Ressam, a Montreal resident, was arrested on December 14, 1999, after customs officials in Port Angeles, Washington State - some 100 kilometers (60 miles) northwest of Seattle - found a trunk-full of explosives and timing devices in his rented car.

In addition to conspiracy, the eight-woman, four-man jury also found him guilty of smuggling and transporting explosives, placing an explosive near a ferry terminal, and using a fictitious name to enter the United States.

During the trial prosecutors conceded that they were not sure of his planned target, but insisted his arrest had thwarted an attack.

"The evidence establishes that Ahmed Ressam is a trained terrorist," prosecutor Andrew Hamilton told the jury in closing arguments Thursday.

Ressam, who faces up to 130 years in prison, did not testify.

But his lawyers said their client was a gullible bit player manipulated by others after he arrived in Canada in 1994, and said the prosecution's case was circumstantial, built on "innuendo, speculation and sensationalism."

Sentencing is set for June 28th in Seattle, from where Judge John Coughenour moved the trial due to publicity and security concerns.

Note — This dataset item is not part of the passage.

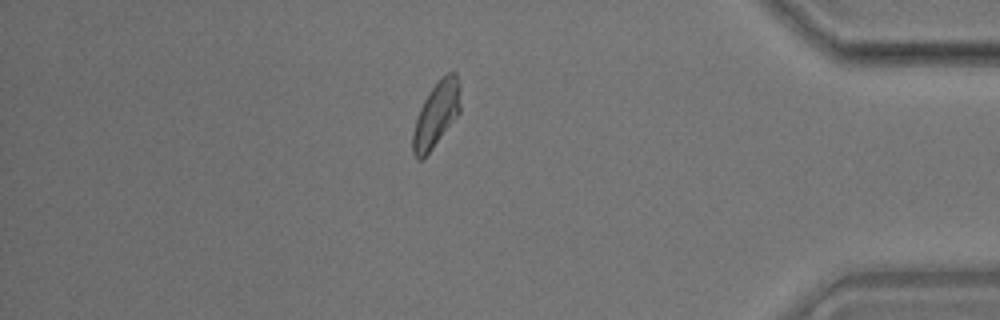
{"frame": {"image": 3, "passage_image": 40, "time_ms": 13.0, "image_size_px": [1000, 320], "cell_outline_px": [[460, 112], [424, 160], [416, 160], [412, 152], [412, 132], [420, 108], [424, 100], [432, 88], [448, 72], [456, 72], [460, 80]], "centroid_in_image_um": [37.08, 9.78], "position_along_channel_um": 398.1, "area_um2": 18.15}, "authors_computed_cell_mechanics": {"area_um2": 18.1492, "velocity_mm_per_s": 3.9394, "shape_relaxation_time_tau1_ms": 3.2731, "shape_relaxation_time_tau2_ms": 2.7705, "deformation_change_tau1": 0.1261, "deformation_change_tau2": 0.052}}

The defense held that the real culprit was fellow Algerian Abdelmadjid Dahoumane, who knew Ressam in Montreal and left him in Victoria, British Columbia, shortly before he boarded the ferry to Port Angeles.

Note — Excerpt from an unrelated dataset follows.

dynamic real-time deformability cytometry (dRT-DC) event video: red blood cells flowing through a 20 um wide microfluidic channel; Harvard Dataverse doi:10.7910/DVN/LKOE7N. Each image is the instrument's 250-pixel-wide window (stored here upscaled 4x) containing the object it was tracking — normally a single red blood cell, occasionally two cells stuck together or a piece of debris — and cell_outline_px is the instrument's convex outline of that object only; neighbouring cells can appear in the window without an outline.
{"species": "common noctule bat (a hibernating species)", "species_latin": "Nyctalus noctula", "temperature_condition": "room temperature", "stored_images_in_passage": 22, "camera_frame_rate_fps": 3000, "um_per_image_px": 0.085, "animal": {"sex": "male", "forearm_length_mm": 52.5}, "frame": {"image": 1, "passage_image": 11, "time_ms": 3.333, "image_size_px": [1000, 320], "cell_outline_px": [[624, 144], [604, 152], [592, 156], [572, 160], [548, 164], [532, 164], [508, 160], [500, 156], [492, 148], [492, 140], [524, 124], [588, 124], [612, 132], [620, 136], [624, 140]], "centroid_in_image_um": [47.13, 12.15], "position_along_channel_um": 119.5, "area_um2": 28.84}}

Last week, Algerian authorities said they had arrested Dahoumane there. He has also been charged in the case.

During the trial a parade of FBI agents and Royal Canadian Mounted Police officers described how they had followed a trail from Ressam's Montreal apartment to a motel in Vancouver, where prosecutors say he and Dahoumane manufactured the explosives.

After his arrest, Seattle canceled its millennium celebrations.

The defense called only six witnesses, following testimony from some 110 government witnesses in the trial that began March 12th.

Ressam's fingerprints were found on the homemade bomb-timers seized from his rented car.

Two key government witnesses - an Algerian who said he traveled to Seattle to meet Ressam and a French prosecutor who investigated Ressam's role in an international group - shed little light on the case.

Abdelghani Meskini - a confessed fraud artist testifying under a plea agreement - had never actually met Ressam, and much of French magistrate Jean-Louis Bruguiere's evidence was ruled inadmissible.

Nor were prosecutors allowed to mention the name of exiled Saudi millionaire Osama bin Laden, or refer to training camps in Afghanistan, where Ressam allegedly wanted to go to participate in jihad, or Islamic holy struggle.

Bin Laden is accused by Washington of masterminding 1998 bombings of U.S. embassies in Tanzania and Kenya.